S’il faut dénoncer ces violations des principes du commerce équitable et de son esprit, on doit aussi regretter que ces révélations ne manqueront pas d’avoir un effet négatif sur ceux des opérateurs du commerce équitable qui favorisent une approche intégrée par des filières équitables depuis les coopératives de petits producteurs jusqu’aux boutiques équitables de distribution (en France le meilleur exemple en est Artisans du Monde) et qui se trouvent en grande difficulté du fait d’une part de la crise économique et d’autre part de la concurrence des prétendus «produits équitables» vendus dans les grandes surfaces.


Lutter contre la faim et nourrir la planète


Pour terminer, il faut mentionner l’extraordinaire offensive des multinationales, notamment en Afrique, qui cherchent à mettre à profit les conséquences et la prise de conscience qui ont fait suite à la crise alimentaire commencée en 2007, ainsi que l’incapacité (et/ou l’absence de volonté réelle d’agir) des Etats. Nous en avons déjà parlé à plusieurs reprises dans nos nouvelles sur l’Investissement. Un grand boulevard semble s’ouvrir aux grands investisseurs, surtout en Afrique, où, sous prétexte de résoudre le problème de la faim et assurer l’approvisionnement de l’Humanité en alimentation, des dizaines de millions de paysans se trouveront marginalisés, condamnés à devenir ouvriers agricoles ou à venir gonfler les bataillons de pauvres vivant dans les bidonvilles des grandes métropoles du Sud, le tout sous les applaudissement des leaders de ce monde. Ces investisseurs y voient une occasion pour se donner une image positive tout en engrangeant des profits immédiats ou futurs par voie de spéculation sur la terre.

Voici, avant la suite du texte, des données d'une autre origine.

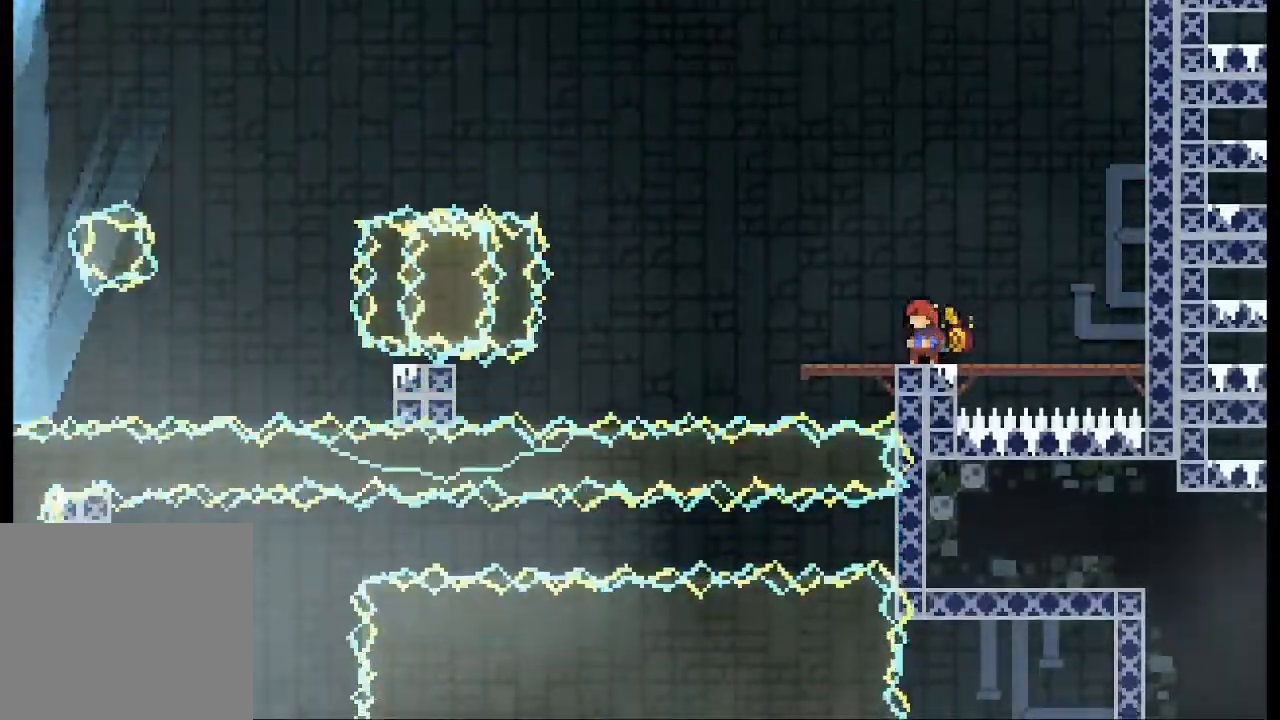
Gameplay with a controller (Xbox layout); each line is a JSON object with the inputs held at the frame after it. "events" lists button and stick changes between this image and that frame as [ms after this image, input, new state], when the widget could be followed in between. Not read: L1 L2 right_stick.
{"buttons": [], "left_stick": "left", "events": [[200, "left_stick", "left"], [300, "A", "down"], [333, "R2", "up"], [500, "A", "up"]]}
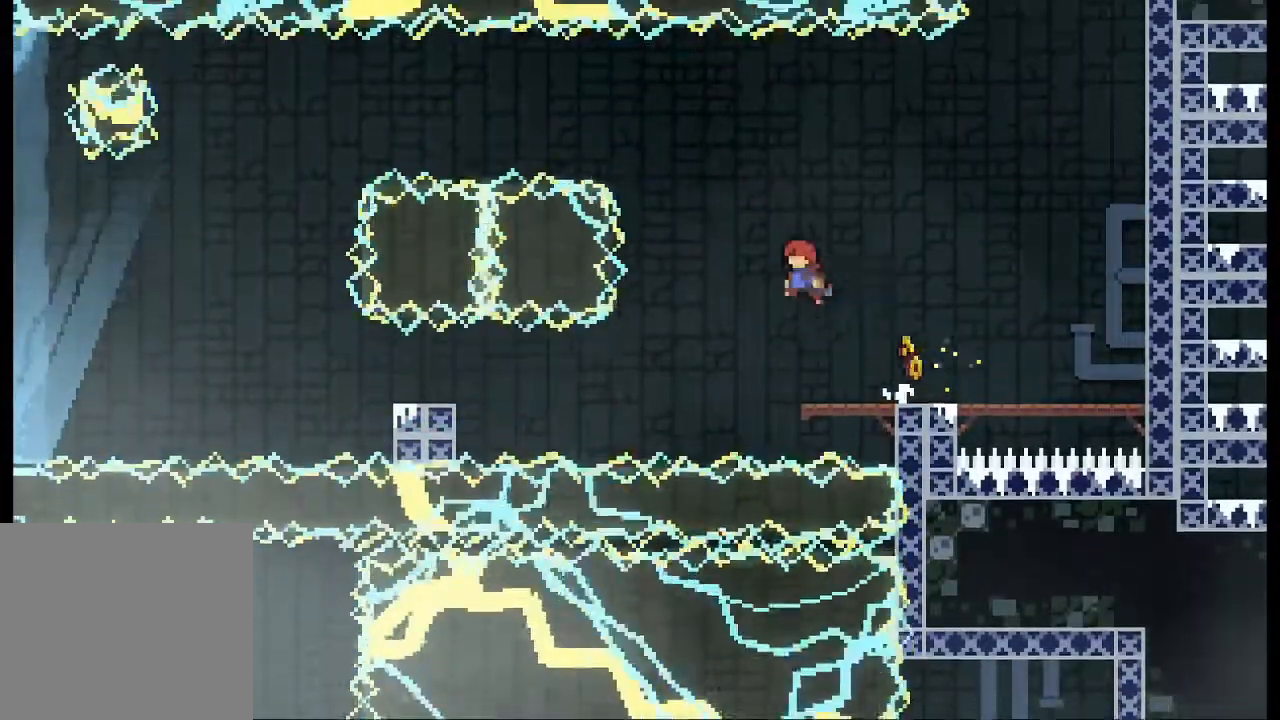
{"buttons": ["X"], "left_stick": "left", "events": [[367, "X", "down"]]}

Devant ce constat implacable, on pourrait être tenté de jeter l’éponge et baisser les bras en se disant qu’il n’y a rien à faire. Mais ce serait là un renoncement inacceptable. Dans cette situation intolérable, il faut puiser l’énergie et la motivation pour sans cesse informer le public sur ce qui se déroule devant nous derrière le paravent des bonnes intentions et des beaux discours qu’affichent ceux qui sont en train de piller la planète et d’exploiter ses populations les plus défavorisées.